Radar Olhar Aguçado(há cerca de 1 hora)

O pedido de vista do ministro Flávio Dino, que suspendeu nesta 3ª feira (15.set.2026) o julgamento sobre o caso envolvendo Alexandre de Moraes no STF, não preocupa a campanha do presidente Luiz Inácio Lula da Silva (PT). A avaliação é de que a prorrogação mantém a crise na Corte aberta durante a eleição, mas não muda a estratégia do grupo.

A sessão terminou sem uma definição sobre a análise dos casos de Moraes e André Mendonça. O placar estava em 4 a 3 pela tramitação separada dos procedimentos quando Dino pediu vista (mais tempo para análise).

O pedido de vista pode levar a análise para dentro do período eleitoral. O ministro tem até 90 dias para devolver o processo, mas a sessão pode ser retomada antes. Na prática, salva Moraes momentaneamente

Dino havia defendido que os procedimentos envolvendo Moraes e Mendonça fossem analisados conjuntamente e pediu vista depois de questionar a condução dos processos por Fachin.

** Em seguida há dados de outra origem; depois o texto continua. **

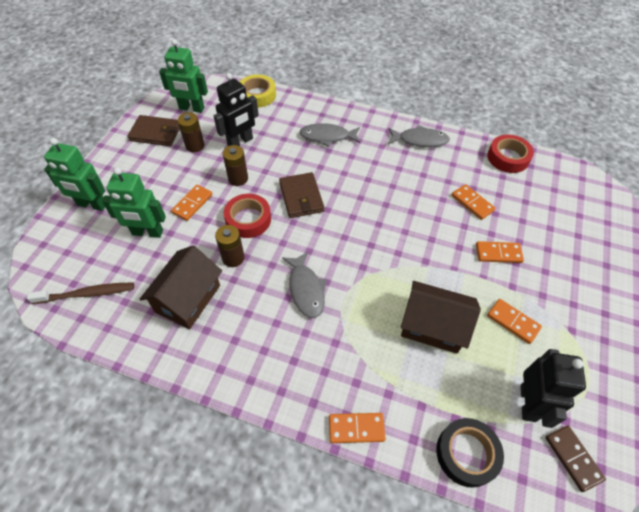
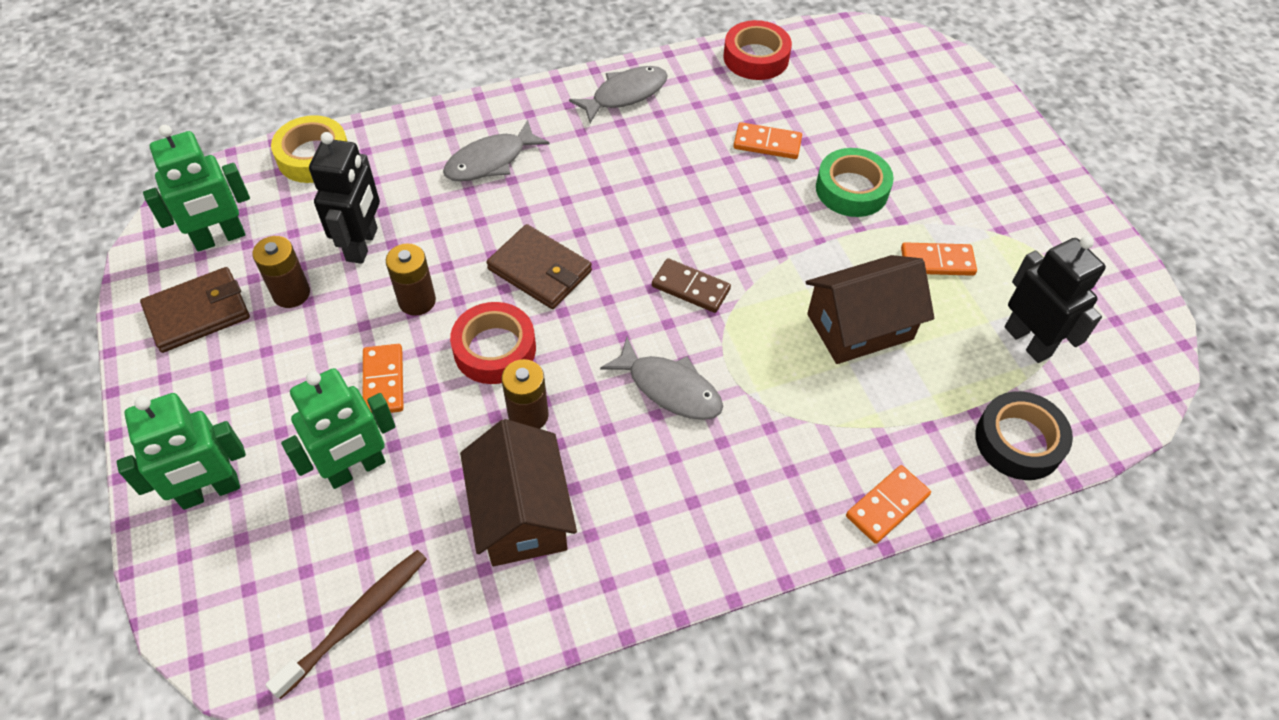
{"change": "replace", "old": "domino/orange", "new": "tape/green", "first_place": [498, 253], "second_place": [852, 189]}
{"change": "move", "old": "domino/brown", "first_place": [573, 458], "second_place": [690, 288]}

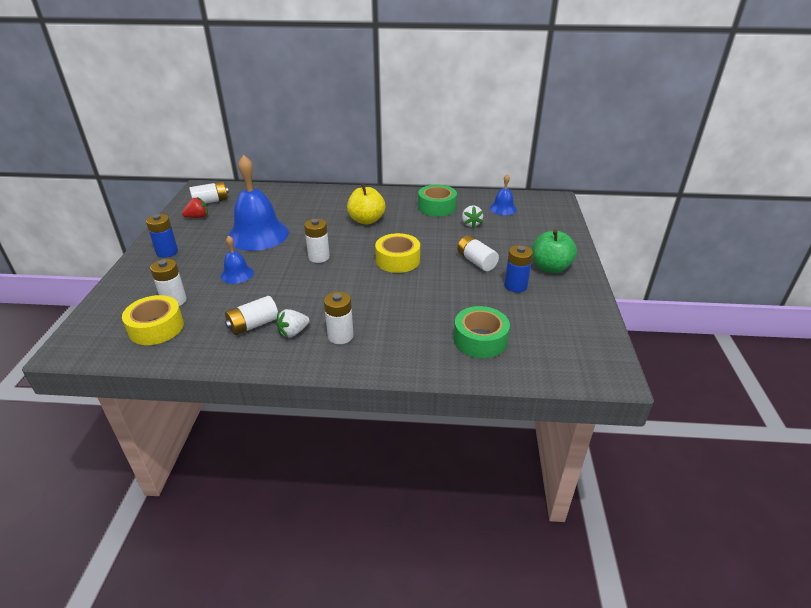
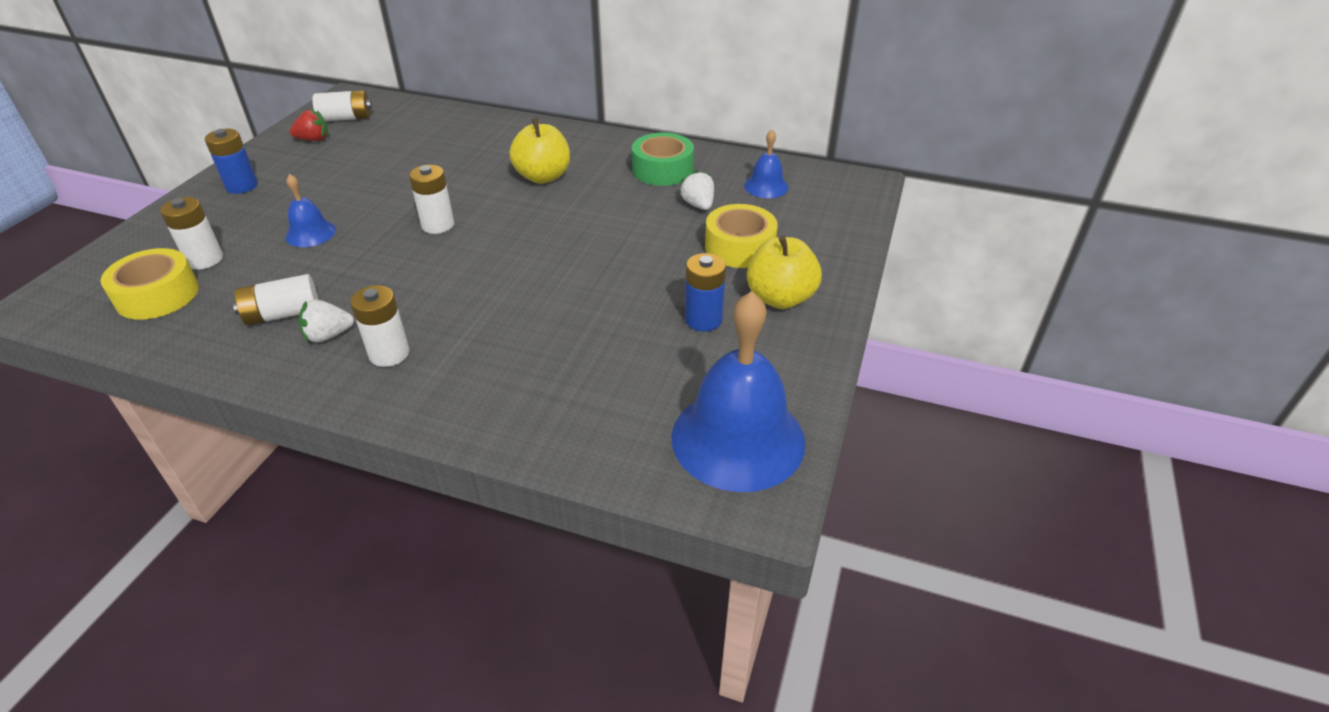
{"change": "move", "old": "bell/blue", "first_place": [258, 234], "second_place": [738, 438]}
{"change": "move", "old": "tape/yellow", "first_place": [397, 260], "second_place": [739, 247]}
{"change": "delete", "old": "tape/green", "first_place": [480, 340]}
{"change": "delete", "old": "battery/white", "first_place": [476, 261]}
{"change": "rotate", "old": "strawberry/white", "first_place": [471, 224], "second_place": [698, 205], "degrees": 150}
{"change": "recolor", "old": "apple/green", "new": "apple/yellow", "first_place": [550, 267], "second_place": [780, 298]}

A campanha de Lula considera que a manutenção do caso em aberto não representa um problema eleitoral. A avaliação é que Lula não deve assumir uma crise que, na estratégia do grupo, pertence ao Supremo.

O esforço será para reforçar que o presidente não tem relação com a disputa entre os ministros. A orientação é enfatizar a cronologia do caso Master: o banco começou a operar durante o governo Jair Bolsonaro (PL) e foi liquidado durante o governo Lula.

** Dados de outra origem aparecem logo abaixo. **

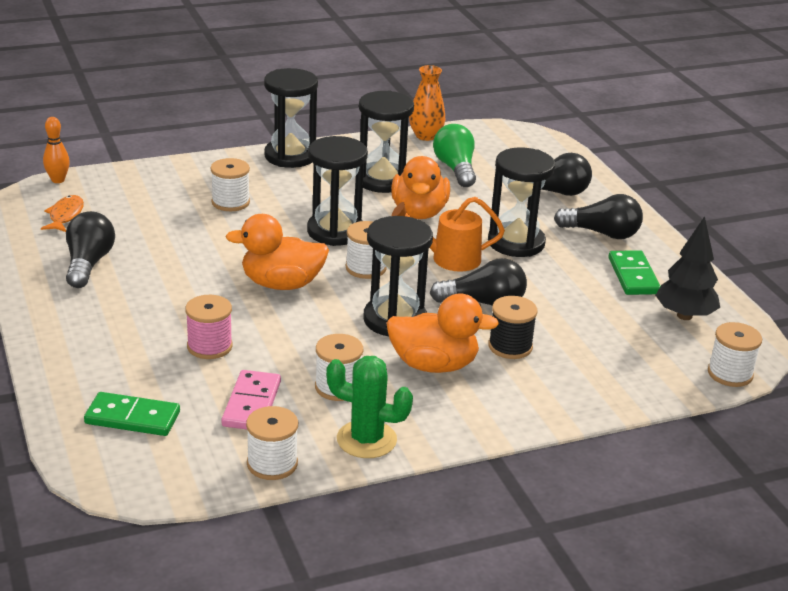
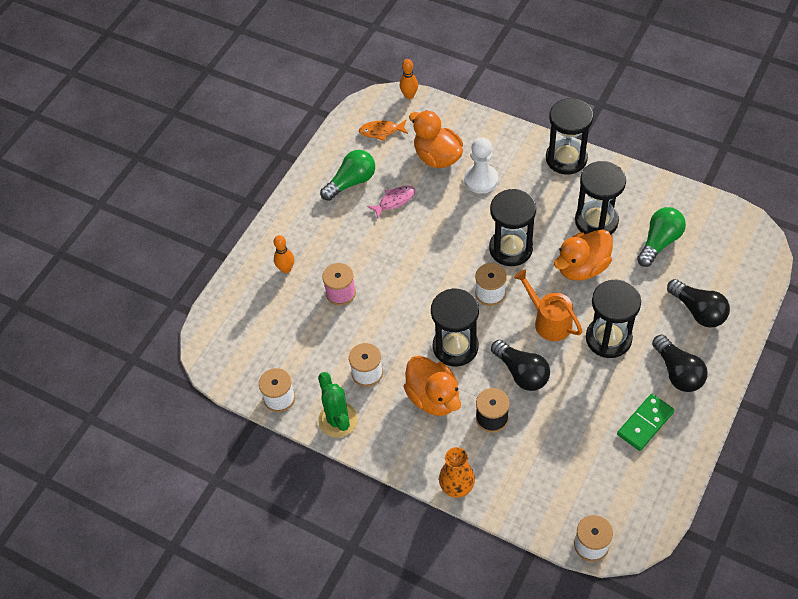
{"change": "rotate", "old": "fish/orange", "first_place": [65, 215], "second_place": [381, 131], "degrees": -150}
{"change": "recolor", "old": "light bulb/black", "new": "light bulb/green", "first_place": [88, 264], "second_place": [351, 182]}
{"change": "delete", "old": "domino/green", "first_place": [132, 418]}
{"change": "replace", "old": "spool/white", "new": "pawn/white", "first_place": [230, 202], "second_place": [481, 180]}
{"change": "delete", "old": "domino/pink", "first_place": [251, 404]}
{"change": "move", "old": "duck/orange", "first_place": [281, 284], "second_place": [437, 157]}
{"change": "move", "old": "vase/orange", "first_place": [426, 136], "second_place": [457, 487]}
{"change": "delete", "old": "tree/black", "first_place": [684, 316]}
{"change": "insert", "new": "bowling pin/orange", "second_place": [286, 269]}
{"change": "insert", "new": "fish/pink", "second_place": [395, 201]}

Integrantes do governo avaliaram que Moraes terminou a sessão em uma posição mais frágil. O resultado, porém, não encerrou a discussão sobre o caso.

A leitura é de que Fachin, presidente do STF e relator do caso, impôs limites à condução defendida por Moraes e pelos ministros que queriam reunir os procedimentos.

LULA DE UM LADO, MORAES DE OUTRO

O Poder360 apurou que a campanha também pretende lembrar o histórico de Moraes antes de chegar ao STF. Moraes foi indicado ao Supremo pelo então presidente Michel Temer, em 2017. Antes, foi ministro da Justiça no governo Temer e secretário de Segurança Pública de São Paulo durante a gestão de Geraldo Alckmin.

A estratégia é destacar que Moraes já havia adotado posições contrárias ao PT. Em 2018, por exemplo, o ministro votou para negar habeas corpus apresentado pela defesa de Lula que buscava impedir a execução provisória da pena.

A avaliação é de que esse histórico ajuda a afastar a associação entre Moraes e o governo Lula.